DATA EXTRACTS:
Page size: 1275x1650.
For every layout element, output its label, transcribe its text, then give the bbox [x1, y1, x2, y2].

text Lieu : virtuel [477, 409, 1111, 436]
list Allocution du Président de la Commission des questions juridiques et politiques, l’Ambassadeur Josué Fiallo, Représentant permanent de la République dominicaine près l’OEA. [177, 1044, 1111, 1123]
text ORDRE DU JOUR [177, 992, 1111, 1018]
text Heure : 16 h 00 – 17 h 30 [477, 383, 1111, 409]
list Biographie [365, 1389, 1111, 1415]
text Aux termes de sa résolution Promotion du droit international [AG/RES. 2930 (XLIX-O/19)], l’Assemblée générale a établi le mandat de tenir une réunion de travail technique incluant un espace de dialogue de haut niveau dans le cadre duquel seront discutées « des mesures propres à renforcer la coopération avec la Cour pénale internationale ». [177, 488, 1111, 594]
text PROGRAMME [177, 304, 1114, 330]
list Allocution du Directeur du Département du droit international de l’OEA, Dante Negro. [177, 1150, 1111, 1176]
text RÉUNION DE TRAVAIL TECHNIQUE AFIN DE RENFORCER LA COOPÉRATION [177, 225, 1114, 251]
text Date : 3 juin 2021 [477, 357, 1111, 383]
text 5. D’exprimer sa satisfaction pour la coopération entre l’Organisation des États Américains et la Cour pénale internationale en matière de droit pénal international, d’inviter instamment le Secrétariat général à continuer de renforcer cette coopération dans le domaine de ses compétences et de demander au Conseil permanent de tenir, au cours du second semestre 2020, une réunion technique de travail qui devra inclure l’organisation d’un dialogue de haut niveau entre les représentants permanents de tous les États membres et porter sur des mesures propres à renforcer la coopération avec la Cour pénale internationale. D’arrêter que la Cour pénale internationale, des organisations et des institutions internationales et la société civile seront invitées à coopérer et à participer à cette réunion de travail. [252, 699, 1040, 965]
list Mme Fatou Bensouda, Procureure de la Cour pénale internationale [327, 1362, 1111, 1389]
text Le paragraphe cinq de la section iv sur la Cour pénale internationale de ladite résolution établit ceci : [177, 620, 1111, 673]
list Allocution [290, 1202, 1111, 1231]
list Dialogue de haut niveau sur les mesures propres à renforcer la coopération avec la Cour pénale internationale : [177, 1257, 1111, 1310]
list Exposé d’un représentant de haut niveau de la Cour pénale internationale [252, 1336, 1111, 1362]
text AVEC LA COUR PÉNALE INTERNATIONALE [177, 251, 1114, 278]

WORK ITEM: Write an exact transcription of every entry above.

WRITTEN REPLY:
Page size: 1275x1650.
For every layout element, output its label, transcribe its text, then give the bbox [x1, y1, x2, y2].

text Lieu : virtuel [477, 409, 1111, 436]
list Allocution du Président de la Commission des questions juridiques et politiques, l’Ambassadeur Josué Fiallo, Représentant permanent de la République dominicaine près l’OEA. [177, 1044, 1111, 1123]
text ORDRE DU JOUR [177, 992, 1111, 1018]
text Heure : 16 h 00 – 17 h 30 [477, 383, 1111, 409]
list Biographie [365, 1389, 1111, 1415]
text Aux termes de sa résolution Promotion du droit international [AG/RES. 2930 (XLIX-O/19)], l’Assemblée générale a établi le mandat de tenir une réunion de travail technique incluant un espace de dialogue de haut niveau dans le cadre duquel seront discutées « des mesures propres à renforcer la coopération avec la Cour pénale internationale ». [177, 488, 1111, 594]
text PROGRAMME [177, 304, 1114, 330]
list Allocution du Directeur du Département du droit international de l’OEA, Dante Negro. [177, 1150, 1111, 1176]
text RÉUNION DE TRAVAIL TECHNIQUE AFIN DE RENFORCER LA COOPÉRATION [177, 225, 1114, 251]
text Date : 3 juin 2021 [477, 357, 1111, 383]
text 5. D’exprimer sa satisfaction pour la coopération entre l’Organisation des États Américains et la Cour pénale internationale en matière de droit pénal international, d’inviter instamment le Secrétariat général à continuer de renforcer cette coopération dans le domaine de ses compétences et de demander au Conseil permanent de tenir, au cours du second semestre 2020, une réunion technique de travail qui devra inclure l’organisation d’un dialogue de haut niveau entre les représentants permanents de tous les États membres et porter sur des mesures propres à renforcer la coopération avec la Cour pénale internationale. D’arrêter que la Cour pénale internationale, des organisations et des institutions internationales et la société civile seront invitées à coopérer et à participer à cette réunion de travail. [252, 699, 1040, 965]
list Mme Fatou Bensouda, Procureure de la Cour pénale internationale [327, 1362, 1111, 1389]
text Le paragraphe cinq de la section iv sur la Cour pénale internationale de ladite résolution établit ceci : [177, 620, 1111, 673]
list Allocution [290, 1202, 1111, 1231]
list Dialogue de haut niveau sur les mesures propres à renforcer la coopération avec la Cour pénale internationale : [177, 1257, 1111, 1310]
list Exposé d’un représentant de haut niveau de la Cour pénale internationale [252, 1336, 1111, 1362]
text AVEC LA COUR PÉNALE INTERNATIONALE [177, 251, 1114, 278]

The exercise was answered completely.